The credibility of evidence for the association between each of the hip MRI features and hip pain was limited or even conflicting, except that there was a moderate level of evidence for the association between BMLs and hip pain. This can be attributed to various reasons. Firstly, the limited number of included studies may have restricted the breadth and depth of the analysis, potentially leading to less robust conclusions. Secondly, some of the included studies might have exhibited lower overall quality of evidence due to factors such as small sample sizes and inadequate representativeness, impacting the reliability and validity of the findings. Moreover, our research methodology, which involved aggregating study results and applying uniform criteria, while simple, may have hindered the effective synthesis and interpretation of the data, potentially resulting in less accurate or comprehensive outcomes.

We found moderate evidence of a positive association between BMLs and hip pain. These findings are similar to other studies showing a significant association between BMLs and knee pain [11, 40], suggesting that BMLs could be a potential cause or indicator of both knee and hip OA. This could contribute to the management of hip OA, as effectively managing the progression of BMLs may reduce knee pain in knee OA with BMLs [18]. The additional MRI features in this study, despite showing limited or conflicting evidence, play a role in semi-quantitative evaluation of hip OA [41]. These features, awaiting further study, hold promise for distinguishing hip OA subtypes and informing its diagnosis and treatment.

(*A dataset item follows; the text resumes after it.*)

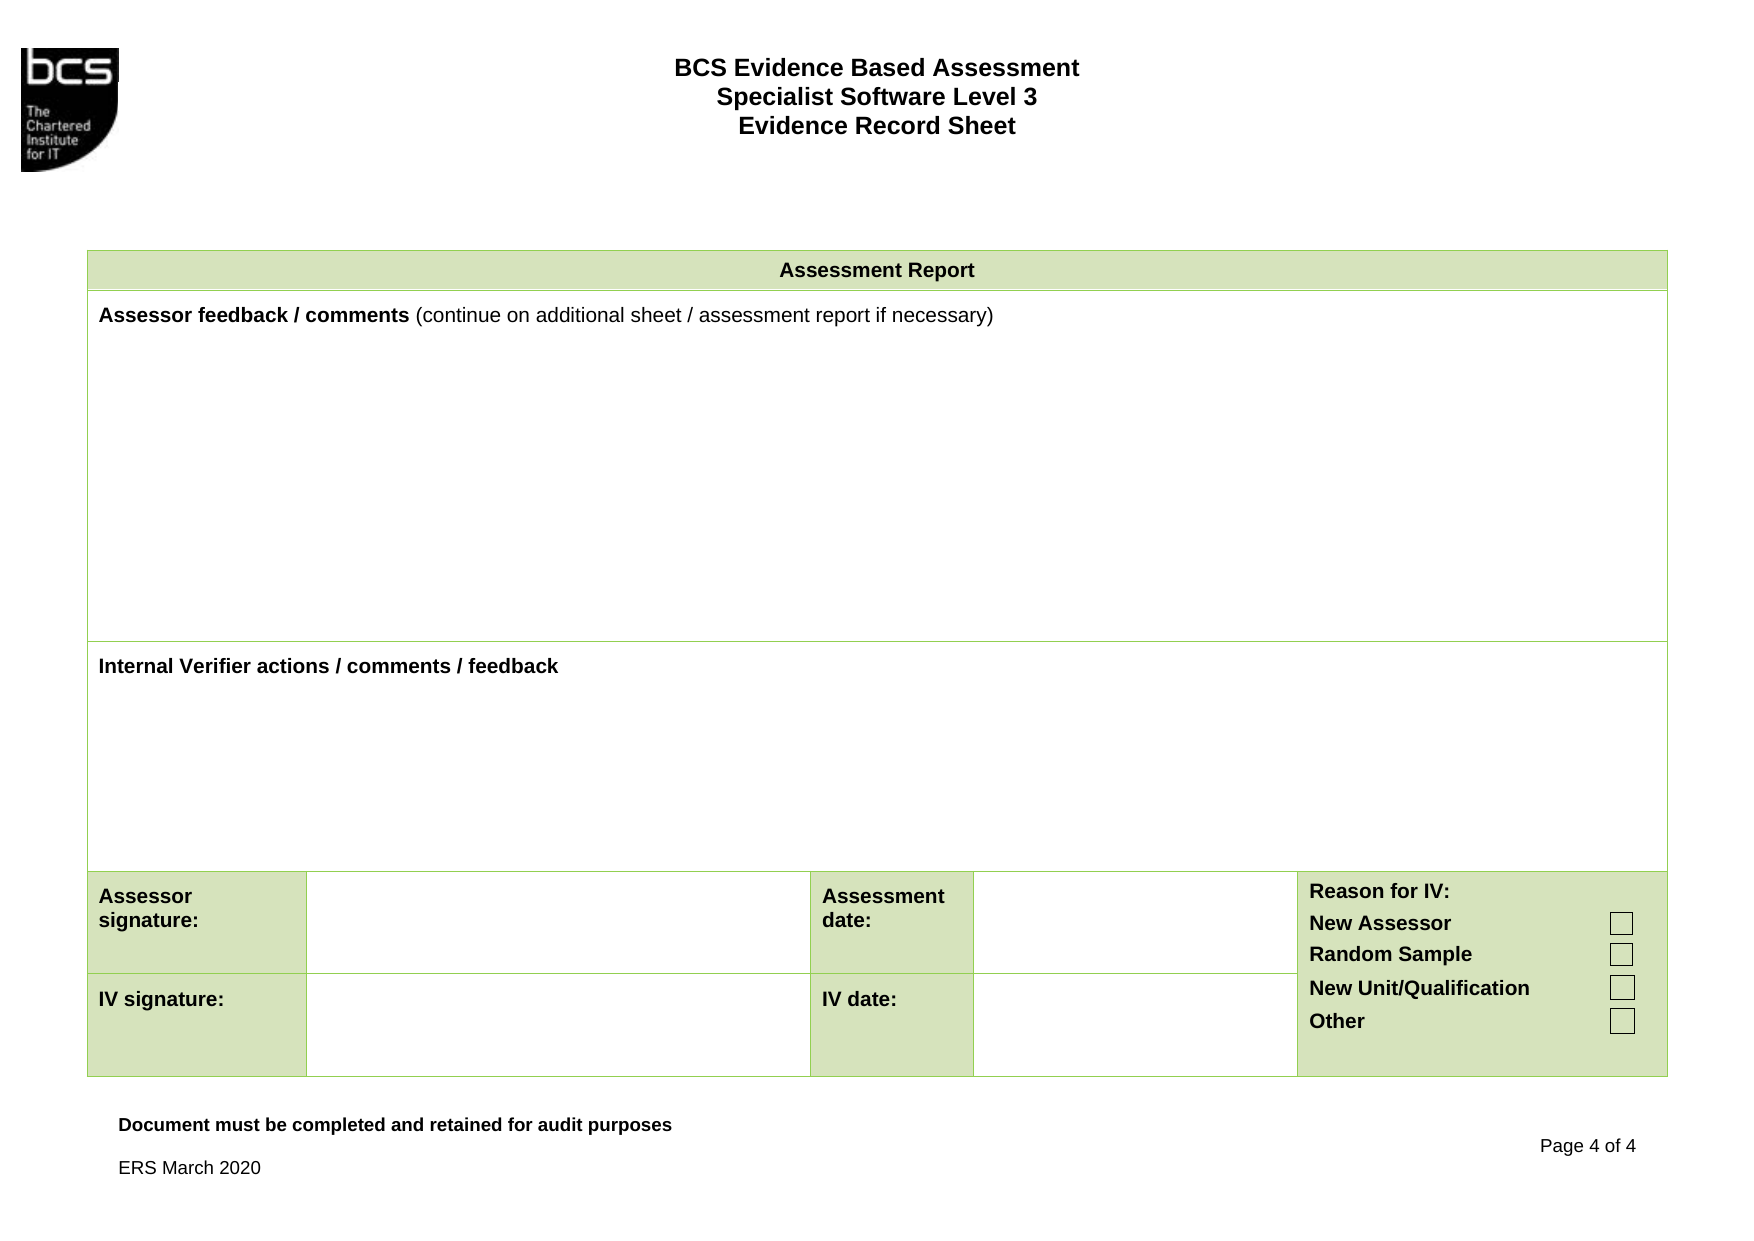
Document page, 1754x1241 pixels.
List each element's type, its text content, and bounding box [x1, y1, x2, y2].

The strength of this study is that we systematically screened studies that evaluated the association between hip MRI abnormalities and hip pain and employed a pre-specified assessment system to qualitatively evaluate the credibility of evidence. There are several limitations in this study. First, we categorized the results of the included studies as either negative or positive based solely on statistical significance, without considering the influence of sample size on the outcomes, and this may have overlooked false negative findings. However, the limited number of studies disabled us from conducting a meta-analysis to pool these results. Second, we scored the methodological quality of the included studies with different designs. The subjective awareness of the evaluator can have an impact on the results of the assessment, leading to biases, although the scores were rated by different authors to reach a consensus.

In conclusion, only a few studies with small to modest sample sizes evaluated the association between hip structural changes on MRI and hip pain. BMLs may contribute to the severity and progression of hip pain. Further studies are warranted to uncover the role of hip MRI abnormalities in hip pain.